WHAT NEEDS TO BE DONE>
Return a copy of every line in the records that includes the word "following".

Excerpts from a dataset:
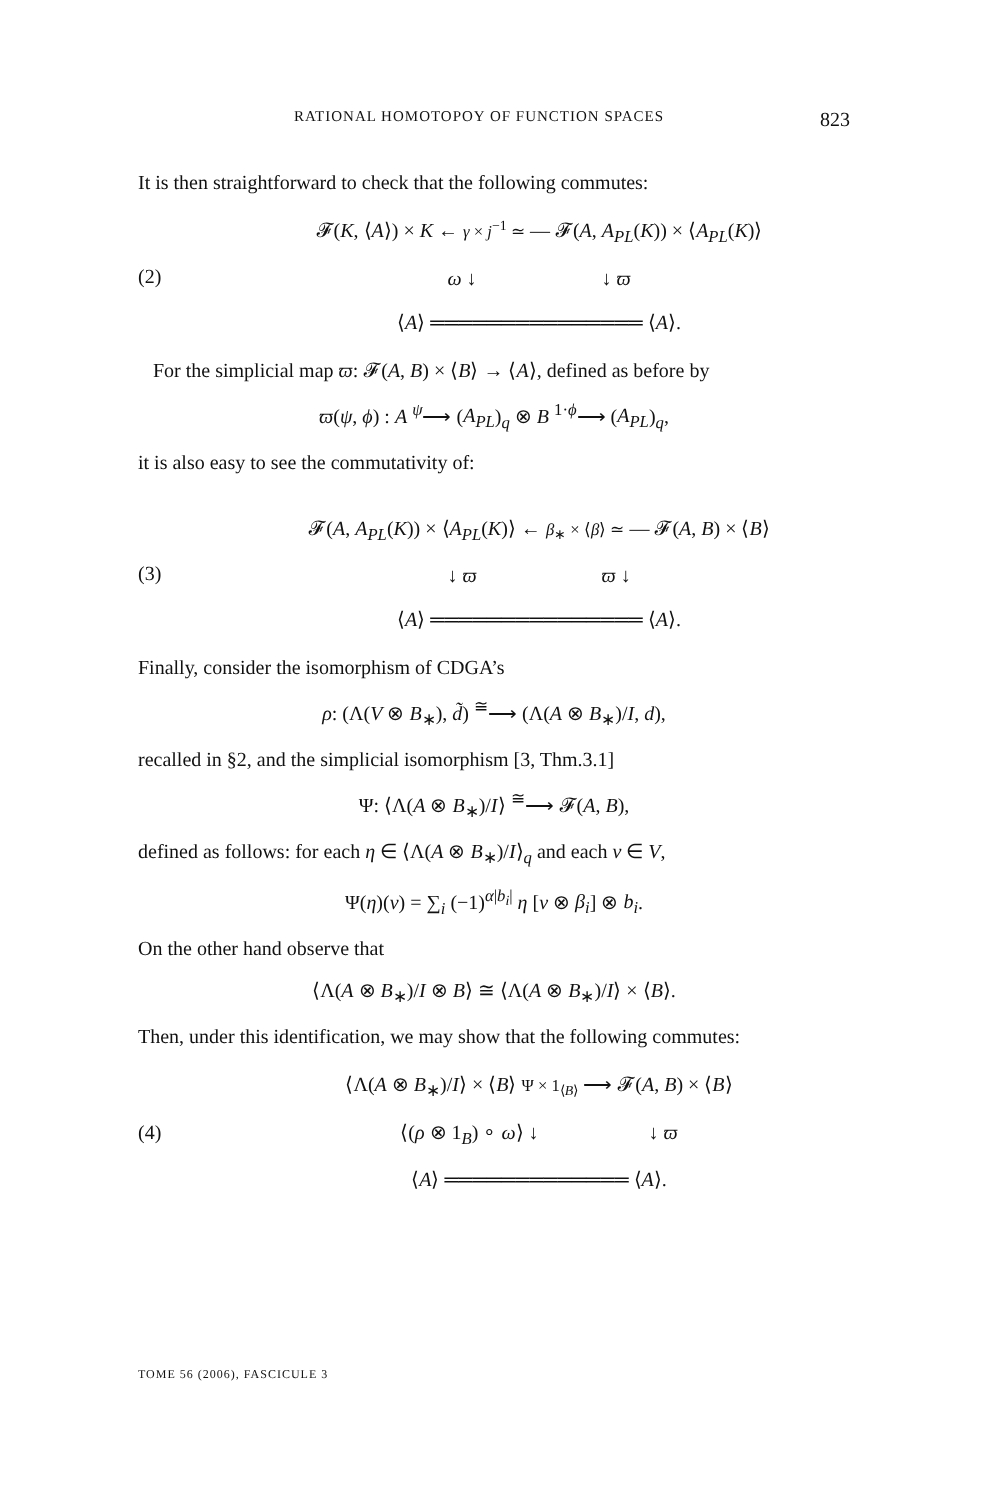RATIONAL HOMOTOPOY OF FUNCTION SPACES 823
It is then straightforward to check that the following commutes:
(2)
𝓕(K, ⟨A⟩) × K ← γ × j<sup>−1</sup> ≃ — 𝓕(A, A<sub>PL</sub>(K)) × ⟨A<sub>PL</sub>(K)⟩
ω ↓ ↓ ϖ
⟨A⟩ ═══════════════ ⟨A⟩.
For the simplicial map ϖ: 𝓕(A, B) × ⟨B⟩ → ⟨A⟩, defined as before by
ϖ(ψ, ϕ) : A <sup>ψ</sup>⟶ (A<sub>PL</sub>)<sub>q</sub> ⊗ B <sup>1·ϕ</sup>⟶ (A<sub>PL</sub>)<sub>q</sub>,
it is also easy to see the commutativity of:
(3)
𝓕(A, A<sub>PL</sub>(K)) × ⟨A<sub>PL</sub>(K)⟩ ← β<sub>∗</sub> × ⟨β⟩ ≃ — 𝓕(A, B) × ⟨B⟩
↓ ϖ ϖ ↓
⟨A⟩ ═══════════════ ⟨A⟩.
Finally, consider the isomorphism of CDGA’s
ρ: (Λ(V ⊗ B<sub>∗</sub>), d̃) <sup>≅</sup>⟶ (Λ(A ⊗ B<sub>∗</sub>)/I, d),
recalled in §2, and the simplicial isomorphism [3, Thm.3.1]
Ψ: ⟨Λ(A ⊗ B<sub>∗</sub>)/I⟩ <sup>≅</sup>⟶ 𝓕(A, B),
defined as follows: for each η ∈ ⟨Λ(A ⊗ B<sub>∗</sub>)/I⟩<sub>q</sub> and each v ∈ V,
Ψ(η)(v) = ∑<sub>i</sub> (−1)<sup>α|b<sub>i</sub>|</sup> η [v ⊗ β<sub>i</sub>] ⊗ b<sub>i</sub>.
On the other hand observe that
⟨Λ(A ⊗ B<sub>∗</sub>)/I ⊗ B⟩ ≅ ⟨Λ(A ⊗ B<sub>∗</sub>)/I⟩ × ⟨B⟩.
Then, under this identification, we may show that the following commutes:
(4)
⟨Λ(A ⊗ B<sub>∗</sub>)/I⟩ × ⟨B⟩ Ψ × 1<sub>⟨B⟩</sub> ⟶ 𝓕(A, B) × ⟨B⟩
⟨(ρ ⊗ 1<sub>B</sub>) ∘ ω⟩ ↓ ↓ ϖ
⟨A⟩ ═════════════ ⟨A⟩.
TOME 56 (2006), FASCICULE 3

SOLUTION TO THIS EXERCISE>
It is then straightforward to check that the following commutes:
Then, under this identification, we may show that the following commutes:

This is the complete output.